Outro lançamento revelador e essencial para os fãs é a reedição do álbum “Elis”, de 1980. Além da caprichada remasterização, ele vem com um bônus delicioso: a entrevista de Elis ao programa “Jogo da Verdade”, da TV Cultura, em 1982, exibido originalmente apenas alguns dias antes da morte da cantora.
De entrega emocional tão forte quanto seu valor musical, Elis era a personificação da intensidade de sua música - e isso fica absolutamente claro nas entrevistas e interpretações ao vivo surgidas nos DVDs.
Ainda outro relançamento curioso de 2006 da cantora foi a caixa “Os Primeiros Anos”, pela Som Livre, com os dois primeiros álbuns da cantora, lançados em 1961 e 1962.
Na época contratada como uma “segunda Celly Campello”, segundo palavras da própria, Elis ainda não tinha sua personalidade artística totalmente definida, mas sua voz já se destacava.
Elis foi muitas e fez muito. Sempre dividida entre ser suave e forte, trágica e feliz, romântica e agressiva, a cantora começou cantando canções adolescentes, passou pelo samba-jazz, negou a bossa nova, fez um disco com uma das figuras mais importantes da bossa, fez passeata contra a jovem guarda, gravou Roberto Carlos, cantou Beatles, black music, Rita Lee, Carmen Miranda, jazz, Jorge Ben, rock rural.

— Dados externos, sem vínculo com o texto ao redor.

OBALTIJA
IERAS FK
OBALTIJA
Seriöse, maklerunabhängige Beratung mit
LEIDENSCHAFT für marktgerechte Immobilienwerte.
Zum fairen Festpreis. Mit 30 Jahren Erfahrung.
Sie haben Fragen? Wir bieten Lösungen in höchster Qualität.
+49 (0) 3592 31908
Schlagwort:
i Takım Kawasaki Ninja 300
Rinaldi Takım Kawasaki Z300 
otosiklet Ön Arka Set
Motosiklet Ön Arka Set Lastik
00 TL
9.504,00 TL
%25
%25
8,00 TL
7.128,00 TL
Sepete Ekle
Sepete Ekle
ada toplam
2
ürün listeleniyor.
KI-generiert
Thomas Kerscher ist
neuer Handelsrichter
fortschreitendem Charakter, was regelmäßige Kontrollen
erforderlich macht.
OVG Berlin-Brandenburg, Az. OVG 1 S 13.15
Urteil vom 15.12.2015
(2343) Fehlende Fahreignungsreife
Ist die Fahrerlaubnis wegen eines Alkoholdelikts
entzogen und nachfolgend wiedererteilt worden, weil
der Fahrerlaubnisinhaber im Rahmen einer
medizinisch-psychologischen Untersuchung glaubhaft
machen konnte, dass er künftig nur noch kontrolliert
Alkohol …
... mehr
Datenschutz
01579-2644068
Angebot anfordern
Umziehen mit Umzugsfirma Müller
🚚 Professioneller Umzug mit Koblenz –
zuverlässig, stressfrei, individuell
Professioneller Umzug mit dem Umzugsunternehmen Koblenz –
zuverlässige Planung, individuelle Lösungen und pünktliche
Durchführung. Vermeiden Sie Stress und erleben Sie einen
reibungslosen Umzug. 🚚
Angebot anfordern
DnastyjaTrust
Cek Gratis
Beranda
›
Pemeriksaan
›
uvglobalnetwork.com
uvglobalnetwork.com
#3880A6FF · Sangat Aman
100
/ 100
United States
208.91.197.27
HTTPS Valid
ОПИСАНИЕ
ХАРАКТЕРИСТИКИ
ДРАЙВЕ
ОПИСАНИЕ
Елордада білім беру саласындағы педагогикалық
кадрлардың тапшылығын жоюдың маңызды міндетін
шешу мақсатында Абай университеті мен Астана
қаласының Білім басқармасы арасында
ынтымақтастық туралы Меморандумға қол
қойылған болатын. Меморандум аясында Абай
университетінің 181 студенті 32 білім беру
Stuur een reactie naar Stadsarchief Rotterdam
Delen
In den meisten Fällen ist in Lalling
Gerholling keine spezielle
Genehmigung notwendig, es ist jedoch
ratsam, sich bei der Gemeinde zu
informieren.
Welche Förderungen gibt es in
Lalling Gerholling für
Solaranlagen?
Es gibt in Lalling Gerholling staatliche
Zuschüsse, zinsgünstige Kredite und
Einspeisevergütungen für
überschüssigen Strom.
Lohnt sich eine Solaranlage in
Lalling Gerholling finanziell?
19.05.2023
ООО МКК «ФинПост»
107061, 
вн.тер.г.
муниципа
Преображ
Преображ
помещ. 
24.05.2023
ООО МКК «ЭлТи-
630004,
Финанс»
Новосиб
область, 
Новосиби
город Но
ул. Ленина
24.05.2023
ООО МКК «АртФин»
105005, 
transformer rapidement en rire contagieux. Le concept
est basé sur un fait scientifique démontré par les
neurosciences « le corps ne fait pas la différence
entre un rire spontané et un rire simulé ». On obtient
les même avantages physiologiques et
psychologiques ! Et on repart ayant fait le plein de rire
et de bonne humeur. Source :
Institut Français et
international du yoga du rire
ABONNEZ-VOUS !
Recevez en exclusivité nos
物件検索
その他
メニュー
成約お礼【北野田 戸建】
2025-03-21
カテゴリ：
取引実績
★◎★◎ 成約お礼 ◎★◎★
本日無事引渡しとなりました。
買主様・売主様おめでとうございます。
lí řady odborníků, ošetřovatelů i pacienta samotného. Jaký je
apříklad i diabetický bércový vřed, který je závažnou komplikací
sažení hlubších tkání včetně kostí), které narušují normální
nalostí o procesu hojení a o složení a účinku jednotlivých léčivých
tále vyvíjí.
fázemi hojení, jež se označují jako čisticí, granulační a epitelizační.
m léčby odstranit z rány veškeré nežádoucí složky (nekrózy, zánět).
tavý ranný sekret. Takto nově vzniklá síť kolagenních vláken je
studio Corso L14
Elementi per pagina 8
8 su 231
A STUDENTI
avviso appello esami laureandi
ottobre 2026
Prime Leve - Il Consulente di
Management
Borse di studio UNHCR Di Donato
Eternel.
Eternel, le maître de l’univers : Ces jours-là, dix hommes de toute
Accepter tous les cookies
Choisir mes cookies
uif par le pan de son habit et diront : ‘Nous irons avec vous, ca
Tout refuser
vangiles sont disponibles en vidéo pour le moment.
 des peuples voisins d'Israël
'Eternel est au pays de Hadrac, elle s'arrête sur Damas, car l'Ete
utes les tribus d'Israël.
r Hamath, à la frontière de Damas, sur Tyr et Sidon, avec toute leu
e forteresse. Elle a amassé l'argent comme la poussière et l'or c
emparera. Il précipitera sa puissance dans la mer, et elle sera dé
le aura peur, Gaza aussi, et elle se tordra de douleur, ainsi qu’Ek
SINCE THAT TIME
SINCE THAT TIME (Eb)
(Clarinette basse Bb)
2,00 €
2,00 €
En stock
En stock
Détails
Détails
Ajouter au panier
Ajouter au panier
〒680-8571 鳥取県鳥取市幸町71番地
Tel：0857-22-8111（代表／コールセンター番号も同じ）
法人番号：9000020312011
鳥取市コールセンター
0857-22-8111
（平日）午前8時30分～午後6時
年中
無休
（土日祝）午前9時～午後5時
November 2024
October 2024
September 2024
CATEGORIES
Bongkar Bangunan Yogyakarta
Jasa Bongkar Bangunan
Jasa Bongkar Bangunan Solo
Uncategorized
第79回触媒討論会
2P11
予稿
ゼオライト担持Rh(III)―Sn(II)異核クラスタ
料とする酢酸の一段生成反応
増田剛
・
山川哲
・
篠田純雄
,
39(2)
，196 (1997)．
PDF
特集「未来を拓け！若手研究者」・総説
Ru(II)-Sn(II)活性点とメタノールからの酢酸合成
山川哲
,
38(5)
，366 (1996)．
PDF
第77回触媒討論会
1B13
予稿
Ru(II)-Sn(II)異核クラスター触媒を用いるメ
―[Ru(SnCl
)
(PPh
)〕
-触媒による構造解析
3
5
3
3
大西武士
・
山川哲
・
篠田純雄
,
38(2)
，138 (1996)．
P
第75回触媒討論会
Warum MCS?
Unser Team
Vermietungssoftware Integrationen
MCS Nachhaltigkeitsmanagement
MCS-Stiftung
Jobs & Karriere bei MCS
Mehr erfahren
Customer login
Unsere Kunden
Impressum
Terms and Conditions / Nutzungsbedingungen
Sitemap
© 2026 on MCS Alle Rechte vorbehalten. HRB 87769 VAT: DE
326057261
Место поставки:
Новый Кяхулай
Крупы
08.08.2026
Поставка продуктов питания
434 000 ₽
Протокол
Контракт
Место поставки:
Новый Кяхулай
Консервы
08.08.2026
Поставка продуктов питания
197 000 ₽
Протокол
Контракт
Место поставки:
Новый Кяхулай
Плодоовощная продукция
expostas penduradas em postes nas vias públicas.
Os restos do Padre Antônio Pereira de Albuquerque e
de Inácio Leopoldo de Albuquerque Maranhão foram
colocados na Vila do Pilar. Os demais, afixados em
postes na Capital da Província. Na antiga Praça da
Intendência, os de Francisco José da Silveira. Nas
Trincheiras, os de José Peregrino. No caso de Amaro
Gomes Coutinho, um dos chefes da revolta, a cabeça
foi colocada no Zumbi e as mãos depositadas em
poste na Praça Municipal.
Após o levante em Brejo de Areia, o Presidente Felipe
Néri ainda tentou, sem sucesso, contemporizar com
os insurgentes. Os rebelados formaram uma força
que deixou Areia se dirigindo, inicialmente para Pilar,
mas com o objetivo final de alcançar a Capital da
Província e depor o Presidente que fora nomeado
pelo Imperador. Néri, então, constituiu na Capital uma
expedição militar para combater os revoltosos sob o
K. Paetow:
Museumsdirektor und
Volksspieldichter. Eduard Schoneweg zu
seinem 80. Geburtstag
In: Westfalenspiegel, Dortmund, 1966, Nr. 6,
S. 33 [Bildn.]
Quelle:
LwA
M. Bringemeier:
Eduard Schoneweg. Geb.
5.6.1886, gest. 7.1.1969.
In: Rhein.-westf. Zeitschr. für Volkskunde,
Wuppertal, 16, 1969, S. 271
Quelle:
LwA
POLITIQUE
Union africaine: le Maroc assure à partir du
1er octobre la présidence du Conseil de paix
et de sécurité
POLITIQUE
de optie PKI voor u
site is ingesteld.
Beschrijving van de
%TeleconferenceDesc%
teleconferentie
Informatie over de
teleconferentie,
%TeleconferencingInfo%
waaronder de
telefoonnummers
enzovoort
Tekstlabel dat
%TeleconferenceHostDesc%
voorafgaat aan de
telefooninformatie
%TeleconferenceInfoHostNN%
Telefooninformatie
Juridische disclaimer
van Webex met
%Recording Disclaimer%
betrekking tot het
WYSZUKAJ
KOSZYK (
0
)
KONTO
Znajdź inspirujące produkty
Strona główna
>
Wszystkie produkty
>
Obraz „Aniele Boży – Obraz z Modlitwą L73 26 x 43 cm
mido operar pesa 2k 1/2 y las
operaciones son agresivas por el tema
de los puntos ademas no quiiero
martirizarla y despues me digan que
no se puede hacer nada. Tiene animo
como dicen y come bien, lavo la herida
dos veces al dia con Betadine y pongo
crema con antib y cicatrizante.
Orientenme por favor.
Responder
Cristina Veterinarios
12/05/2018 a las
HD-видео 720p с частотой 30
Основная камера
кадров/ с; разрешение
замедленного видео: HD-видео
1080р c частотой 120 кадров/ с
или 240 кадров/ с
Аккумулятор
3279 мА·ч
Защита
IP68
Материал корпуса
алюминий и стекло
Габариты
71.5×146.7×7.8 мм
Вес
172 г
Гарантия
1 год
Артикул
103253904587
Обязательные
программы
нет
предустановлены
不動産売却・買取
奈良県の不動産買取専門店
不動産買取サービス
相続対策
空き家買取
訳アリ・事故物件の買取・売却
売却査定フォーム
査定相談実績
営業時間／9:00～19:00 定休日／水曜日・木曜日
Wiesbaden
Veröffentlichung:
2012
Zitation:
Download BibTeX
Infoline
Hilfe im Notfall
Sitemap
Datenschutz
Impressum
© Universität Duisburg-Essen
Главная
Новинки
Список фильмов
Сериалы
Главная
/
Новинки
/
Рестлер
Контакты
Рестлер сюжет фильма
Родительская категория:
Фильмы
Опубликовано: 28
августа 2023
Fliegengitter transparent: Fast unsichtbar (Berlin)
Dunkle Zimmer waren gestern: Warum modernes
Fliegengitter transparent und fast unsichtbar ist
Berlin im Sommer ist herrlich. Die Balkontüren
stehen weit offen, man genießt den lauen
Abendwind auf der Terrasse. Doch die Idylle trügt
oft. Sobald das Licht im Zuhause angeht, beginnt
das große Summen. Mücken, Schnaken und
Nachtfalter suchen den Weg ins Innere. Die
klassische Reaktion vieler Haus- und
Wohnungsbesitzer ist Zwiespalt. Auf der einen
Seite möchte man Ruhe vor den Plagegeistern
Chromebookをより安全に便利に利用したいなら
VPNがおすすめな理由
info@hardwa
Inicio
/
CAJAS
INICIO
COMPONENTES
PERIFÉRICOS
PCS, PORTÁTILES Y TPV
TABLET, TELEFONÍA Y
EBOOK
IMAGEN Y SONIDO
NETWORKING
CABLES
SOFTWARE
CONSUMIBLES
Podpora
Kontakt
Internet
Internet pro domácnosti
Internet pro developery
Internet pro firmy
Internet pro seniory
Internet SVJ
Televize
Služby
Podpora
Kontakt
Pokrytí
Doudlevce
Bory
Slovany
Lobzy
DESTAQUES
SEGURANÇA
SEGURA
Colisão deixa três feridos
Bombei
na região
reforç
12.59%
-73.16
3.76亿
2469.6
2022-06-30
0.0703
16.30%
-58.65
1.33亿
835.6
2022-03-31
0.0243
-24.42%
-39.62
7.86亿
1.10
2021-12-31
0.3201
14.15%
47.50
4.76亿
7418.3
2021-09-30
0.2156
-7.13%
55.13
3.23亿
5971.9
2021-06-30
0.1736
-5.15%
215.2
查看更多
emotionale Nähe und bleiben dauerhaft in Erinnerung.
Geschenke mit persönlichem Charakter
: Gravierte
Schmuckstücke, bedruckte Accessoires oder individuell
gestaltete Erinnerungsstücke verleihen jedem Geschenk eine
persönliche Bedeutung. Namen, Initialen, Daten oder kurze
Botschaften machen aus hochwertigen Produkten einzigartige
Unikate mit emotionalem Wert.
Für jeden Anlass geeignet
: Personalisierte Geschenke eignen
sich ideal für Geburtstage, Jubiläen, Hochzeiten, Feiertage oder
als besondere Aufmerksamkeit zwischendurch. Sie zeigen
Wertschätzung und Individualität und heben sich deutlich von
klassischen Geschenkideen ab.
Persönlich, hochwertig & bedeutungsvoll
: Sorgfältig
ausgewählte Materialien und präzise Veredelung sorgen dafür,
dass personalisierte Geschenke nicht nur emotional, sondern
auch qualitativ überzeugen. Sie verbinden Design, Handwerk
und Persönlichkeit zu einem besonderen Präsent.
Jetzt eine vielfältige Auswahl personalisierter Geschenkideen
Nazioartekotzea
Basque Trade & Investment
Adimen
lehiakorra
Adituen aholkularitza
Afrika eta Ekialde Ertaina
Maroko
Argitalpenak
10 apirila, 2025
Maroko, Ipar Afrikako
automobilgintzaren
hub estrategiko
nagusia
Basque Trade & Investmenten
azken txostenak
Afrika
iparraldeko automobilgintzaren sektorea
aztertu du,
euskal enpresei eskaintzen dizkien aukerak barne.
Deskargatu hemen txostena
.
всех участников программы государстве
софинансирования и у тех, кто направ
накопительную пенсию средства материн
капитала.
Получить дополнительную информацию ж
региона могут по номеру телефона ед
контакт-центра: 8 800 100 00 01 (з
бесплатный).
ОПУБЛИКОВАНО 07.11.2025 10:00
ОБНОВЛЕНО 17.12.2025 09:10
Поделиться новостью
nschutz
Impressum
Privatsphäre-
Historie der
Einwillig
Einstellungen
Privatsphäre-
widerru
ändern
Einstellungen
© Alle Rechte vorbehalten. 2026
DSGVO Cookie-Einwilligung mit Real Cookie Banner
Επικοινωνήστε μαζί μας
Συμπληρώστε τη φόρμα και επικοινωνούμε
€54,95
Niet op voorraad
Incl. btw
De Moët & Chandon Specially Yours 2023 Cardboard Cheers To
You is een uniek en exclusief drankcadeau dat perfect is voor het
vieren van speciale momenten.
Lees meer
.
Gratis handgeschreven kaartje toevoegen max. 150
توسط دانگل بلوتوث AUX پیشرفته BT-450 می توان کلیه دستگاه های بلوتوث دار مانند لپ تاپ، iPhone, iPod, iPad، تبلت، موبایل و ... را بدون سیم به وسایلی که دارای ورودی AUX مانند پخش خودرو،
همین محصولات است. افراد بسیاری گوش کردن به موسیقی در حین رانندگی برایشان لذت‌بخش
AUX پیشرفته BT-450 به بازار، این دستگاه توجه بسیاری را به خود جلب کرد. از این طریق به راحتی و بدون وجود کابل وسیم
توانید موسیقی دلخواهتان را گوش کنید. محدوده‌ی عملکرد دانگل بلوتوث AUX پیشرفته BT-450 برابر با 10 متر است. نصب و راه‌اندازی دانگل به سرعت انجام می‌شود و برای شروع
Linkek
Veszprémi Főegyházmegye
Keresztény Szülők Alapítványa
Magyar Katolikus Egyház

Em 2003, sob o slogan de “a cantora que todos estavam esperando”, outra amostra da relevância de Elis até os dias de hoje invadiu rádios, lojas e aparelhos de som: a estréia em disco de sua filha, Maria Rita.
Independentemente de seus méritos próprios, Maria Rita surgiu como prova de que o público definitivamente ainda não estava cansado nem tinha tudo que queria de Elis. Com voz parecida, postura semelhante e arranjos musicais similares à mãe em seu auge, Maria Rita deixou no ar a sensação de que a maior cantora brasileira dos anos 00 era quase a mesma, uma continuação da maior cantora brasileira de 20, 30 anos antes.
Em 2004 houve as reedições de dois importantes e marcantes momentos de Elis: o programa “MPB Especial”, de 1973, em DVD; e o álbum “Elis & Tom”, de 1974, em versão áudio-DVD com faixas-bônus - ambos pela gravadora Trama, dirigida por seu filho, João Marcelo Bôscoli. “Elis & Tom”, inclusive, já ganhou reedição em CD simples em 2006, dessa vez pela gravadora Universal.
Agora, no final de 2006, outra grande homenagem, ainda que controversa: o especial de fim de ano na Globo. Gerando críticas até de João Jardim, um dos diretores do especial, o programa foi ao ar no formato de “docudrama”, com atores interpretando pessoas e acontecimentos reais.
Uma das críticas mais ressonantes foi a respeito da morte de Elis - segundo o laudo médico, por complicações decorrentes da ingestão de drogas e álcool, informação suprimida do especial.
“Eu queria morrer sendo eu”, diz Elis na entrevista de 1982 ao “Jogo da Verdade”. Sua morte foi o reflexo de sua personalidade: marcante e polêmica.